Wardriving software is commonly used during wardriving operations. Software like WiFiphisher, Aircrack, or Cain & Able can quickly identify weak network security, adding them to the hacker’s list or map, and can even bypass some Wi-Fi network protections on the spot.
Wardriving hardware is needed to run the software described above. Typical examples of the hardware used are smartphones, tablets, and laptops. These devices will be installed with wardriving software and transported around inside a vehicle.
In addition to the device on which the software runs, an extra antenna may be used. While most mobile devices have built-in antennas to pick up Wi-Fi signals, some wardrivers connect their devices to more powerful external antennas that widen the area in which they can pick up signals.
Wardriving can be carried out for different purposes and in different ways. Here are some examples of wardriving.

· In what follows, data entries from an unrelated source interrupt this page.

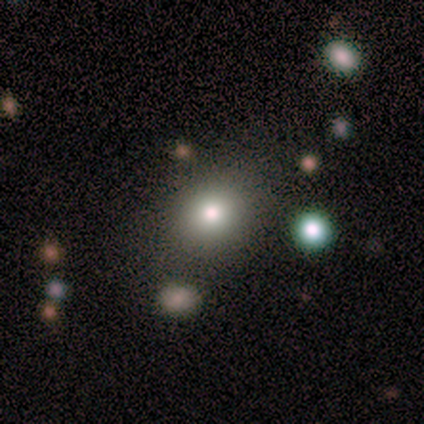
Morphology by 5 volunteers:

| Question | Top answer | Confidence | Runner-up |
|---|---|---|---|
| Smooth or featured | smooth | 100% | — |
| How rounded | round | 80% | in between (20%) |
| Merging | none | 100% | — |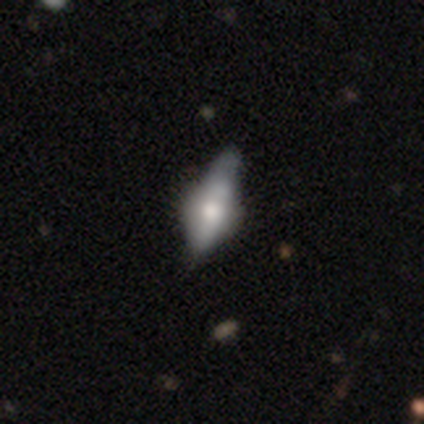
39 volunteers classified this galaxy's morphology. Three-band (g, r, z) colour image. It shows a featured or disk galaxy (69%) viewed edge-on (74%) with a rounded central bulge (80%). Merging: none (32%).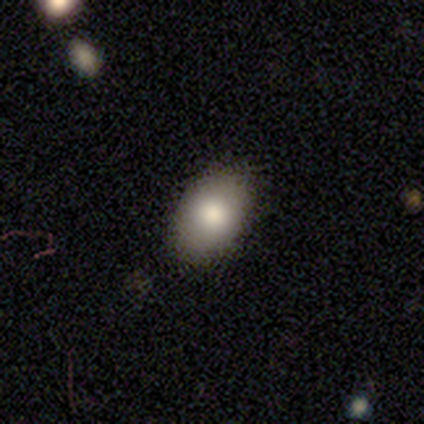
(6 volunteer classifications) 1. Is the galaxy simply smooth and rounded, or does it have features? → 67% smooth, 17% featured or disk, 17% star or artifact.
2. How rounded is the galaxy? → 100% in between, 0% round, 0% cigar-shaped.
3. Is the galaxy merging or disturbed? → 100% none, 0% minor disturbance, 0% major disturbance, 0% merger.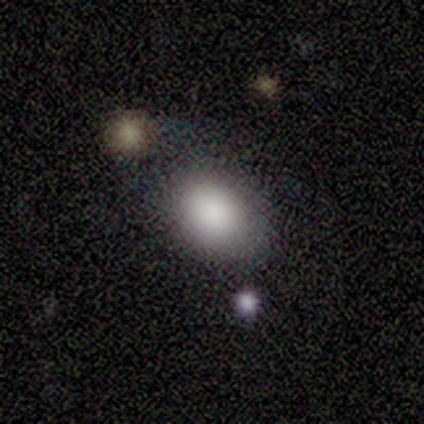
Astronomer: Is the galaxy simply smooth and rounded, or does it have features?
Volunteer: smooth — 80%.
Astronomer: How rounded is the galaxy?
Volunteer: in between — 75%.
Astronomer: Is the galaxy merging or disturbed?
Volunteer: merger — 60% (runner-up: major disturbance, 40%).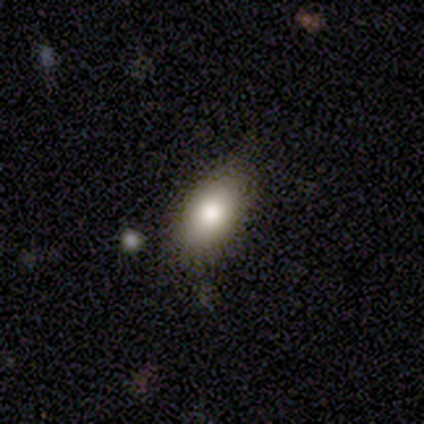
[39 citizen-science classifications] Q: Smooth or featured?
A: smooth (77%); runner-up: featured or disk (18%)
Q: How rounded?
A: in between (77%); runner-up: round (23%)
Q: Merging?
A: none (78%); runner-up: minor disturbance (16%)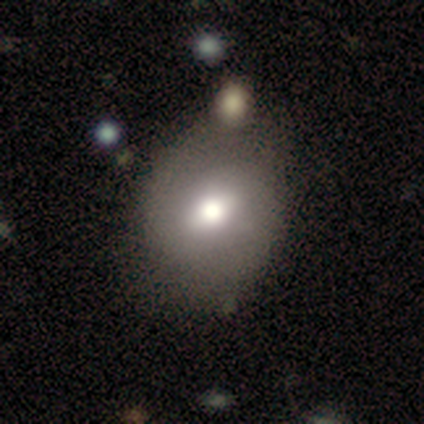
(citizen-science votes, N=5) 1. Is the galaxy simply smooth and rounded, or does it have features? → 80% smooth, 20% featured or disk, 0% star or artifact.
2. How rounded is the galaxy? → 50% round (tied), 50% in between (tied), 0% cigar-shaped.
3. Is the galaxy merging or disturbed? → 60% none, 20% minor disturbance, 20% major disturbance, 0% merger.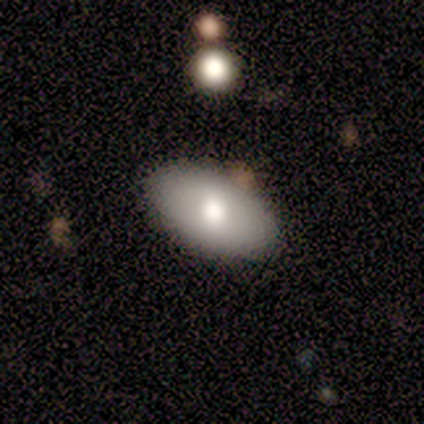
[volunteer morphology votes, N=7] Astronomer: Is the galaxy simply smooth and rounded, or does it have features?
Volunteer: featured or disk — 57%.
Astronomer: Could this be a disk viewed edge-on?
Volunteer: no — 100%.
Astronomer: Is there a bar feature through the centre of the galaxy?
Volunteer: no — 75%.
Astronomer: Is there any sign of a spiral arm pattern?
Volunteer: no — 100%.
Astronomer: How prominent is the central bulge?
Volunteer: large — 50%, tied with moderate at 50%.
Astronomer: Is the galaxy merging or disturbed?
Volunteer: none — 100%.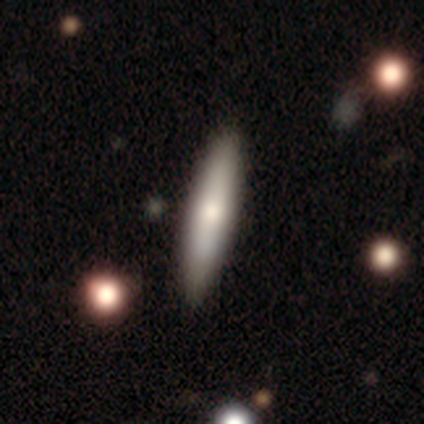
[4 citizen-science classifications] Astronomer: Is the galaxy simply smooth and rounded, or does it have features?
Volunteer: smooth — 75%.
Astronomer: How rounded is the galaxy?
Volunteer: cigar-shaped — 100%.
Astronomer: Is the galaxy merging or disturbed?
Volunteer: none — 100%.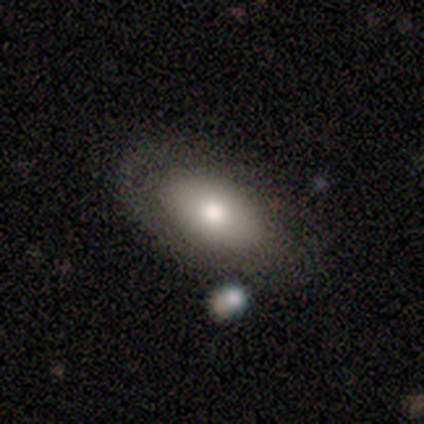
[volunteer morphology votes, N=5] A smooth galaxy with no disk features (60%) that is in between round and cigar-shaped (67%). Merging: none (40%, tied with minor disturbance).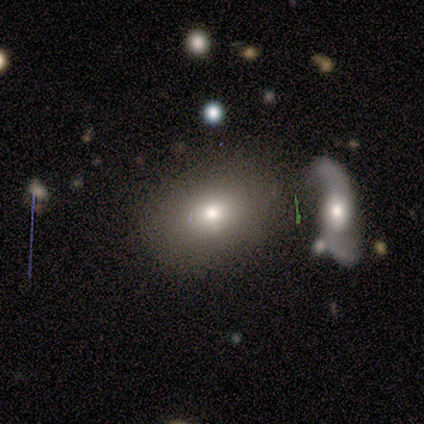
Volunteers were most divided on "smooth or featured": smooth: 62%, star or artifact: 25%, featured or disk: 12%. More confident: merging — none (83%); how rounded — in between (80%).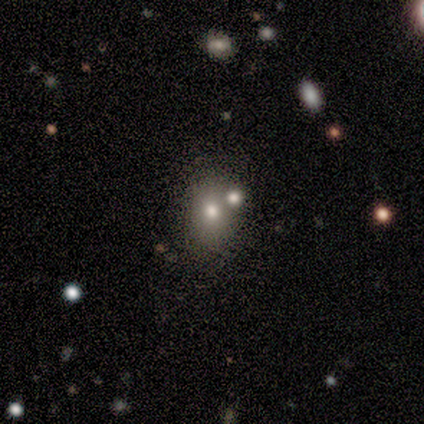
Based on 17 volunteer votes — Smooth or featured: smooth — 65% (featured or disk — 24%)
How rounded: in between — 55% (round — 45%)
Merging: none — 53% (minor disturbance — 27%)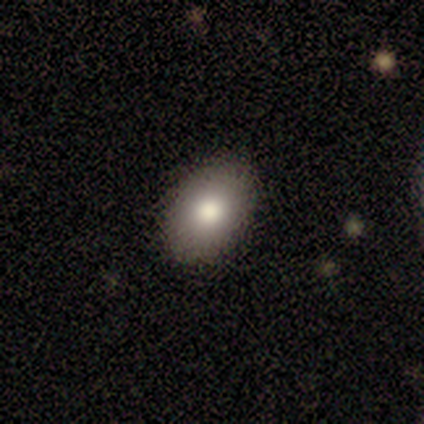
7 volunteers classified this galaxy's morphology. smooth 71%, featured or disk 14%, star or artifact 14%. Down the decision tree: how rounded — in between (80%); merging — none (83%).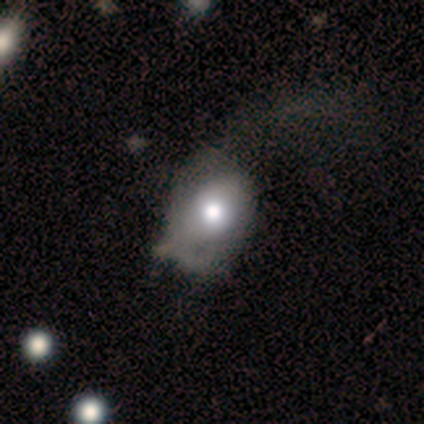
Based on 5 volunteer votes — Smooth or featured? featured or disk (80%)
Edge-on disk? no (100%)
Bar? no (75%)
Spiral arms? no (75%)
Bulge size? moderate (75%)
Merging? none (60%)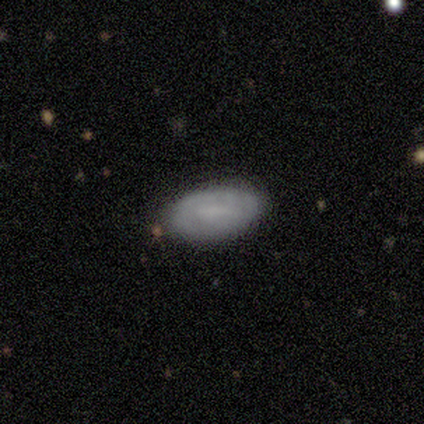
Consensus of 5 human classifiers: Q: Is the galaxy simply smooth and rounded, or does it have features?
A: smooth — 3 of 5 (60%).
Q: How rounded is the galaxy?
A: in between — 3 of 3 (100%).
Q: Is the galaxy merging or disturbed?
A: none — 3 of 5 (60%).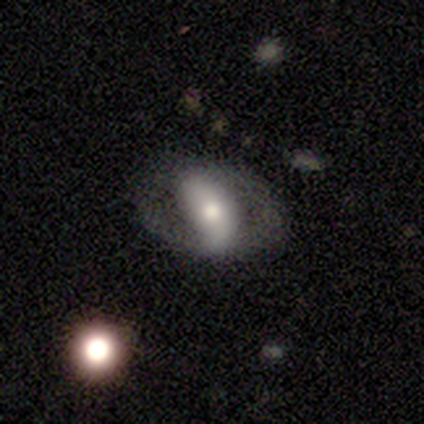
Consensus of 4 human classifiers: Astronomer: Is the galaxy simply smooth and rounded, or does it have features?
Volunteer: featured or disk — 100%.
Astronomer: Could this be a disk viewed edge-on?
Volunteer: no — 75%.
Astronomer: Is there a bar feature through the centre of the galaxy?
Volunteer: strong — 67%.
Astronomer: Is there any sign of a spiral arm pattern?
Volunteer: yes — 67%.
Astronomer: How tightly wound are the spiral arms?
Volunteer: loose — 100%.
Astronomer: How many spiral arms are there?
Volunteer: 2 — 100%.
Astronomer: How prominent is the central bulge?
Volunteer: large — 33%, tied with moderate and small at 33%.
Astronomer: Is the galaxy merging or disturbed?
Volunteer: none — 100%.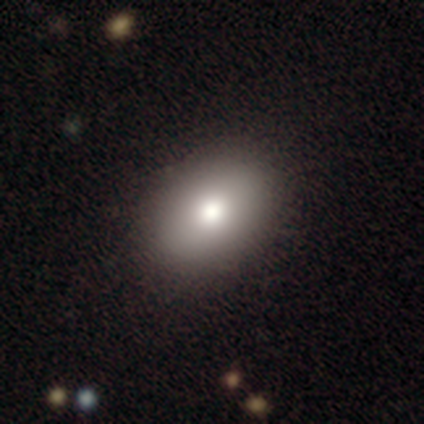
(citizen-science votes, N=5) This is clearly a smooth galaxy (100%). How rounded: clearly in between (100%). Merging: clearly none (100%).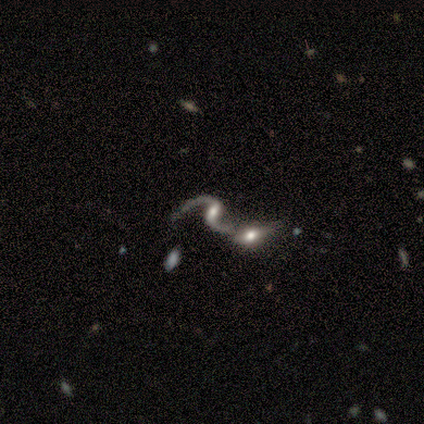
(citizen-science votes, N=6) Q: Smooth or featured?
A: featured or disk (100%)
Q: Edge-on disk?
A: no (83%); runner-up: yes (17%)
Q: Bar?
A: weak (60%); runner-up: strong (20%)
Q: Spiral arms?
A: yes (100%)
Q: Spiral winding?
A: loose (80%); runner-up: medium (20%)
Q: Spiral arm count?
A: 2 (100%)
Q: Bulge size?
A: moderate (40%); tied with: small (40%)
Q: Merging?
A: none (50%); tied with: merger (50%)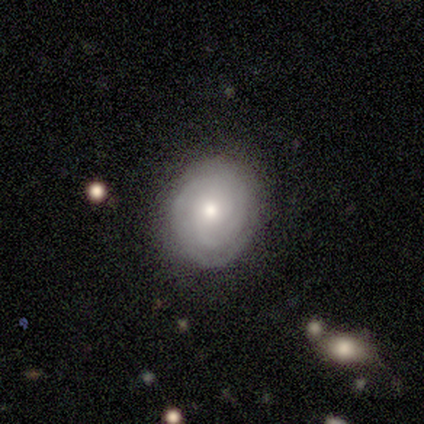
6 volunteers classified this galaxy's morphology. Overall: featured or disk (67%; star or artifact 33%). Edge-on disk: no (100%). Bar: weak (50%, tied with no). Spiral arms: yes (100%). Spiral arm count: can't tell (75%). Spiral winding: tight (75%). Bulge size: moderate (75%). Merging: none (100%).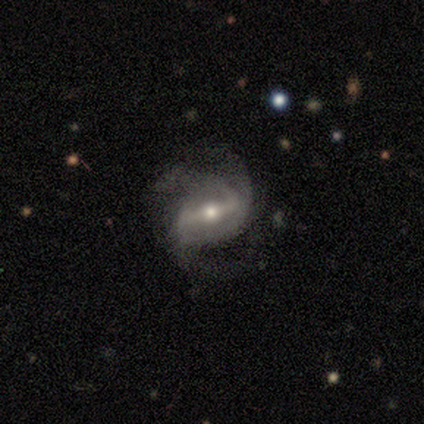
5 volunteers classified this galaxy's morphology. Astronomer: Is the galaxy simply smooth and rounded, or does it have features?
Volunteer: featured or disk — 80%.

- Home network wardriving. One example of wardriving can involve a bad actor searching out home routers that have not been properly secured. This type of wardriving usually takes place in residential areas.
- Corporate network wardriving. Another example of wardriving sees the perpetrator mapping the vulnerable Wi-Fi networks of businesses and corporate organizations. In this kind of wardriving, hackers may also be looking for guest networks that are intentionally left open for anyone to use but that could be exploited for access to more privileged networks.
- Bluetooth wardriving. Sometimes hackers can use wardriving to identify devices with unprotected bluetooth pairing enabled, allowing them to launch bluesnarfing attacks against those devices. However, this strategy is less common than wardriving for Wi-Fi access points.
Is wardriving illegal?
Wardriving is not illegal in many countries, though it is often a prelude to illegal activity. However, it is worth noting that the legality of wardriving will vary depending on the specific laws and regulations of each region.
While the act of wardriving may be legal in some countries, any attempt to target networks with attacks or connect to them without authorization will almost certainly be illegal.
How wardriving can affect you
Wardriving could affect you if your router is not properly secured and if its signal can be picked up by someone outside of your home or in the case of businesses, your workplace.
If a hacker can access an unsecured network, they could spy on the activity of other users, stealing sensitive information. That information can then be used to launch phishing attacks, break into online accounts, spread malware, or even commit identity theft.
Though your own networks might be secure, you could still connect to public Wi-Fi networks, which are typically more vulnerable to exploits. The good news is whether you’re worried about your own networks or unsafe public Wi-Fi connections, you can still take steps to protect yourself.
How to prevent wardriving attacks
Follow the tips below to protect yourself from wardriving in your area.
- Use strong passwords. Your Wi-Fi password or network key should be long and complex because brute forcing software can easily bypass short, simple login credentials.
- Separate guest networks from private networks. If you want to make Wi-Fi accessible in a certain area, like a lobby or an office, keep your guest network entirely separate from networks that deal with sensitive or private information.
- Keep firewalls on and updated. Make sure your firewalls are switched on, protecting your router from intrusions, and update security software whenever possible. If you postpone updates, you could leave your network vulnerable to attack.
- Use multi-factor authentication. Boost Wi-Fi security by setting up multi-factor authentication (MFA). Enabling MFA will force anyone trying to connect to the network to go through two layers of security and makes it much harder for hackers to quickly access a network.
- Use a VPN. If you are connecting to a network which might not be secure — the public Wi-Fi in an airport, for example — use a virtual private network, or VPN. Services like NordVPN encrypt your data so even if a hacker has compromised your network, they still can’t monitor your browsing activity or steal your data.